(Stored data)
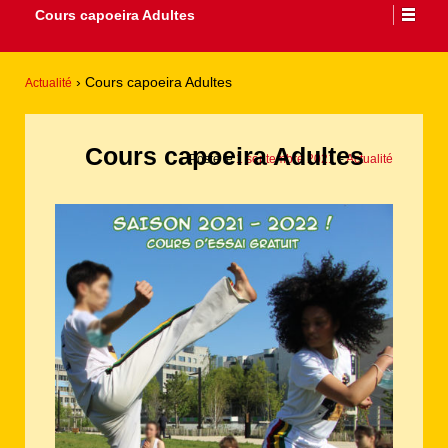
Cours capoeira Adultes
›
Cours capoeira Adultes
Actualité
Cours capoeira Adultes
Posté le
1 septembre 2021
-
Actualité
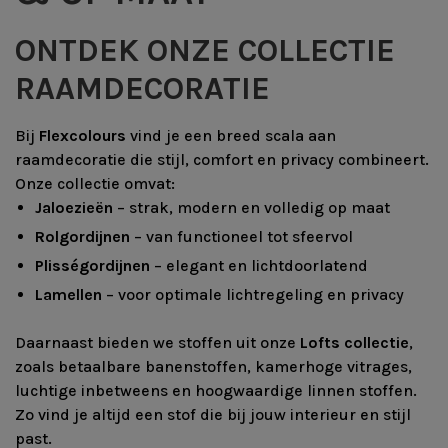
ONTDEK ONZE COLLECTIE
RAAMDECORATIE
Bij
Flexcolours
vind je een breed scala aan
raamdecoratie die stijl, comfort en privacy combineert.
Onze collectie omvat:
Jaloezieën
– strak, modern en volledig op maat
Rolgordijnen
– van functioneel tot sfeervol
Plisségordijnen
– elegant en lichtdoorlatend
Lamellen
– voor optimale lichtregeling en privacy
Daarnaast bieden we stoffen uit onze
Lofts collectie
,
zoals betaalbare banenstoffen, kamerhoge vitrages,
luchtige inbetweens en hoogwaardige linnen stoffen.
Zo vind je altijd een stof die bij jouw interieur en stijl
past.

■ WORK TO COMPLETE ■
Which lines in the listing above contain the string "stijl"? Locate each one, treating uppercase and lowercase as different, and copy it out in full.

■ OUTPUT ■
raamdecoratie die stijl, comfort en privacy combineert.
Zo vind je altijd een stof die bij jouw interieur en stijl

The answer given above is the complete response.